Top of WORKING DATA

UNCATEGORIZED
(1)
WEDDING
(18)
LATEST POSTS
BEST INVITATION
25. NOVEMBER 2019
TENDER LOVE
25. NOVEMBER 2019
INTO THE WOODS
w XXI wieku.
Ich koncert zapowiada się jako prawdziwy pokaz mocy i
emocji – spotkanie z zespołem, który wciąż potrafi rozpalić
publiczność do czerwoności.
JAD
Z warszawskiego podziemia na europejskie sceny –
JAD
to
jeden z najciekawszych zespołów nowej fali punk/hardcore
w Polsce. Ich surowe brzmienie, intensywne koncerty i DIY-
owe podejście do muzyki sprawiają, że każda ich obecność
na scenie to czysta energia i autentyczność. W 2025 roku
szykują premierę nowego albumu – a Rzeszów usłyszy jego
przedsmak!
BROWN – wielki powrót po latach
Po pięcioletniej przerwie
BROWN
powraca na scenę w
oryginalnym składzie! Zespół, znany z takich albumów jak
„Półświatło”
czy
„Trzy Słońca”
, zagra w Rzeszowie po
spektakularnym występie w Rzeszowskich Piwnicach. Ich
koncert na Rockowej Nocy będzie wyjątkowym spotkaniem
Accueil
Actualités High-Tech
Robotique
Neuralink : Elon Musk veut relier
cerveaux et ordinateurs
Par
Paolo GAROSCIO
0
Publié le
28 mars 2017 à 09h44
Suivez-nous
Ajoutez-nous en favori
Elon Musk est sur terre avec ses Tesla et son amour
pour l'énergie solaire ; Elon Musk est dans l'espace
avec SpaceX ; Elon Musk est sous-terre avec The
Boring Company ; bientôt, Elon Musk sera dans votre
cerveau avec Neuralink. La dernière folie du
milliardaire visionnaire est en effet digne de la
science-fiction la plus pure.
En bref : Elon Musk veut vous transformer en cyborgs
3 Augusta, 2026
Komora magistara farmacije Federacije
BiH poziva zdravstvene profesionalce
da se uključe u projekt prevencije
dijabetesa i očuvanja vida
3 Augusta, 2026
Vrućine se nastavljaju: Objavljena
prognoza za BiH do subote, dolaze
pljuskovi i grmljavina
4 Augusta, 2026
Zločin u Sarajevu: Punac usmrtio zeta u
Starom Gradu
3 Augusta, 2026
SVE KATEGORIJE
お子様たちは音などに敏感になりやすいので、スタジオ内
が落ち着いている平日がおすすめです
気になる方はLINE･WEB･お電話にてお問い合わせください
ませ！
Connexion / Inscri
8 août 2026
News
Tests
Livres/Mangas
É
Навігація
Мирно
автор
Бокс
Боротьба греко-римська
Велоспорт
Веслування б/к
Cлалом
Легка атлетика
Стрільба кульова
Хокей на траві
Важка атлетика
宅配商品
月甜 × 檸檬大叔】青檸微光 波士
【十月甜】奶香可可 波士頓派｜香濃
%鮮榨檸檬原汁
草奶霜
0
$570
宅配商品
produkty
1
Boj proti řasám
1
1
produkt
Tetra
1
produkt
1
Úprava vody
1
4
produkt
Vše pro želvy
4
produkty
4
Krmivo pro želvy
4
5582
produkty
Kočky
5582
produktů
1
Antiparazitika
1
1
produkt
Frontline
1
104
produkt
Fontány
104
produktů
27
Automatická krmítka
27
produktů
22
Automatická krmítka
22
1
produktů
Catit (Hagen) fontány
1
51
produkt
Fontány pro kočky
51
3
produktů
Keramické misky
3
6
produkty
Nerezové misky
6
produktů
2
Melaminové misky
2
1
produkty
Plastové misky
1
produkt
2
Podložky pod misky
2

Bottom of WORKING DATA

REQUIREMENT: Reproduce every line of the listing above verbatim, keeping each line in its original order.

EXERCISE ANSWER:
UNCATEGORIZED
(1)
WEDDING
(18)
LATEST POSTS
BEST INVITATION
25. NOVEMBER 2019
TENDER LOVE
25. NOVEMBER 2019
INTO THE WOODS
w XXI wieku.
Ich koncert zapowiada się jako prawdziwy pokaz mocy i
emocji – spotkanie z zespołem, który wciąż potrafi rozpalić
publiczność do czerwoności.
JAD
Z warszawskiego podziemia na europejskie sceny –
JAD
to
jeden z najciekawszych zespołów nowej fali punk/hardcore
w Polsce. Ich surowe brzmienie, intensywne koncerty i DIY-
owe podejście do muzyki sprawiają, że każda ich obecność
na scenie to czysta energia i autentyczność. W 2025 roku
szykują premierę nowego albumu – a Rzeszów usłyszy jego
przedsmak!
BROWN – wielki powrót po latach
Po pięcioletniej przerwie
BROWN
powraca na scenę w
oryginalnym składzie! Zespół, znany z takich albumów jak
„Półświatło”
czy
„Trzy Słońca”
, zagra w Rzeszowie po
spektakularnym występie w Rzeszowskich Piwnicach. Ich
koncert na Rockowej Nocy będzie wyjątkowym spotkaniem
Accueil
Actualités High-Tech
Robotique
Neuralink : Elon Musk veut relier
cerveaux et ordinateurs
Par
Paolo GAROSCIO
0
Publié le
28 mars 2017 à 09h44
Suivez-nous
Ajoutez-nous en favori
Elon Musk est sur terre avec ses Tesla et son amour
pour l'énergie solaire ; Elon Musk est dans l'espace
avec SpaceX ; Elon Musk est sous-terre avec The
Boring Company ; bientôt, Elon Musk sera dans votre
cerveau avec Neuralink. La dernière folie du
milliardaire visionnaire est en effet digne de la
science-fiction la plus pure.
En bref : Elon Musk veut vous transformer en cyborgs
3 Augusta, 2026
Komora magistara farmacije Federacije
BiH poziva zdravstvene profesionalce
da se uključe u projekt prevencije
dijabetesa i očuvanja vida
3 Augusta, 2026
Vrućine se nastavljaju: Objavljena
prognoza za BiH do subote, dolaze
pljuskovi i grmljavina
4 Augusta, 2026
Zločin u Sarajevu: Punac usmrtio zeta u
Starom Gradu
3 Augusta, 2026
SVE KATEGORIJE
お子様たちは音などに敏感になりやすいので、スタジオ内
が落ち着いている平日がおすすめです
気になる方はLINE･WEB･お電話にてお問い合わせください
ませ！
Connexion / Inscri
8 août 2026
News
Tests
Livres/Mangas
É
Навігація
Мирно
автор
Бокс
Боротьба греко-римська
Велоспорт
Веслування б/к
Cлалом
Легка атлетика
Стрільба кульова
Хокей на траві
Важка атлетика
宅配商品
月甜 × 檸檬大叔】青檸微光 波士
【十月甜】奶香可可 波士頓派｜香濃
%鮮榨檸檬原汁
草奶霜
0
$570
宅配商品
produkty
1
Boj proti řasám
1
1
produkt
Tetra
1
produkt
1
Úprava vody
1
4
produkt
Vše pro želvy
4
produkty
4
Krmivo pro želvy
4
5582
produkty
Kočky
5582
produktů
1
Antiparazitika
1
1
produkt
Frontline
1
104
produkt
Fontány
104
produktů
27
Automatická krmítka
27
produktů
22
Automatická krmítka
22
1
produktů
Catit (Hagen) fontány
1
51
produkt
Fontány pro kočky
51
3
produktů
Keramické misky
3
6
produkty
Nerezové misky
6
produktů
2
Melaminové misky
2
1
produkty
Plastové misky
1
produkt
2
Podložky pod misky
2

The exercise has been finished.